On the eve of the World Athletics Championships in Budapest, Keely Hodgkinson is talking excitedly about a photo she recently shared with her childhood friend, the England footballer Ella Toone. “There’s a big picture of her face at Old Trafford,” she says. “It’s massive! I sent it to her the other day. It’s amazing to watch in one year how much women’s football has come on, and how many have been watching the Women’s World Cup. Hopefully they can go on and win it.”
The 800m star only has joy in her heart when she speaks about Toone, who she used to do cross-country and play football with at Fred Longworth High School in Tyldesley, Greater Manchester. But Britain’s best chance of a gold medal in Budapest also understandably craves similar levels of attention for her sport. Her message is stark, and a little wistful. “Hopefully we can do something good and get people back and in love with athletics.”
If anyone can rekindle the old love affair between track and field and the British public, it is surely Hodgkinson, whose crossover appeal was highlighted by a recent Vogue profile that hailed her as “the new It girl of athletics”.
It girl? More like Now girl. In the past two years, the 21-year-old has won Olympic and world silver medals, three European titles and – for good measure – is the fastest woman over 800m in the world in 2023. She has a claim to be Britain’s best female athlete in any sport. It’s just that most don’t realise it.
“I guess I’ve never been stopped in the street, to be honest,” Hodgkinson says. “But it depends where I am and who’s around as to whether I get approached. In an athletics environment, it’s going to be a lot more. I’ve been out with my friends, at Albert’s Schloss in Manchester, and someone has come over who is into athletics.”
Does she wish she was more recognised? “I do quite like going to training, then going home to recover and not having anything to disturb me,” Hodgkinson adds. “But honestly, when you look back to the old days it has changed. Definitely. I’m sure Jessica Ennis probably couldn’t go many places without being recognised after 2012. I do think us athletes work a lot harder than some other sports and we don’t get the recognition we deserve. I don’t know how, but hopefully we will get there.”
The launch of a Netflix track and field series, along with the Olympic Games in Paris, should help. But Hodgkinson also knows that a first world title would be a massive head start - although the presence of Olympic and world 800m champion Athing Mu, and Kenyan Mary Moraa, won’t make it easy.
So how might Britain do at these championships? Well, Athletics Weekly magazine predicts six medals: four individual – Hodgkinson (800m), Zharnel Hughes (100m), Josh Kerr (1500m) and Katarina Johnson-Thompson (heptathlon) – and two in the men’s and women’s 4x100m relays. That would represent a par score given GB has won between five and seven medals at every world championships stretching back to 2007.

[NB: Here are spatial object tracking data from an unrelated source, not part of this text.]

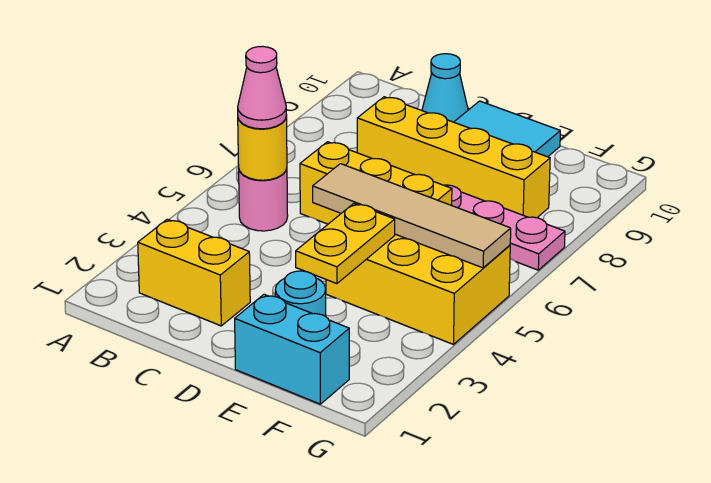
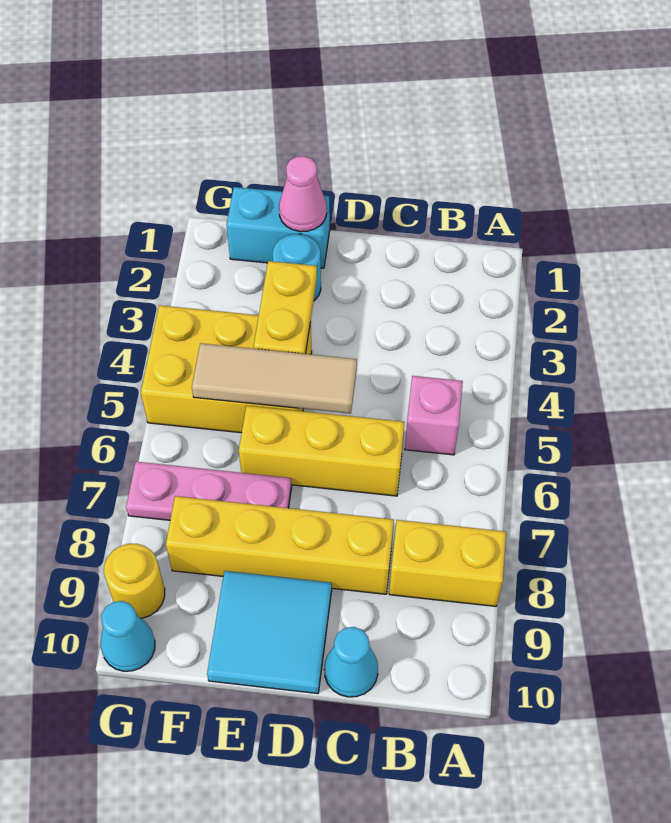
yellow brick B2:C2 level 1 -> yellow brick A8:B8 level 1
pink round brick B5 level 1 -> pink brick B5 level 1
yellow round brick B5 level 2 -> yellow round brick G9 level 1
pink cone B5 level 3 -> pink cone E1 level 2
tan tile D5:G5 level 2 -> tan tile D5:F5 level 2
none -> cyan cone G10 level 1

They could yet do better. Certainly there are others in the 55-strong British team who are live contenders for the podium, including Dina Asher-Smith in the 100m and 200m, Laura Muir in the 1500m and Jemma Reekie in the 800m. But, as always, optimism is tinged with uncertainty.
The British team will certainly hope to get off to a good start on the opening weekend, however, with Hughes, the fastest man over 100m this season, and 2019 world champion Johnson-Thompson leading the charge. And while some doubts remain over Hughes’s temperament given his false start in the Tokyo Olympic final, he insists he is a changed man in 2023 having broken both Linford Christie’s British 100m record and John Regis’s 200m best in the space of a month.
“My mindset has changed,” he says. “I’m putting in the work that needed to be put in and I was able to do a lot more plyometrics that I wasn’t able to do in the past because of injuries. I’m now able to be explosive and I’m putting out forces I wasn’t able to put out before.”
Hughes also promises that neither the pressure of the occasion, nor his rivals, will get to him. “They try to intimidate you,” he adds. “But my head is a bit hard to get into right now.”
Meanwhile, World Athletics is making bullish noises about these championships being a spectacular return to prominence, after too many empty seats and ghostly silences greeted the Doha championships in 2019, and the mixed success of Eugene last year.
The sport’s president, Seb Coe, has even predicted a “championship for the ages”, which will be staged in a purpose-built 36,000 stadium on the banks of the Danube, with organisers claiming they have already sold over 300,000 tickets.
However, when it comes to stadiums, Hodgkinson has somewhere closer to her home in Salford in mind. Asked whether she would like to see her face at Old Trafford, like Toone, if she wins gold, she smiled. “That would be nice,” she replied. “That would be getting the same recognition, wouldn’t it?”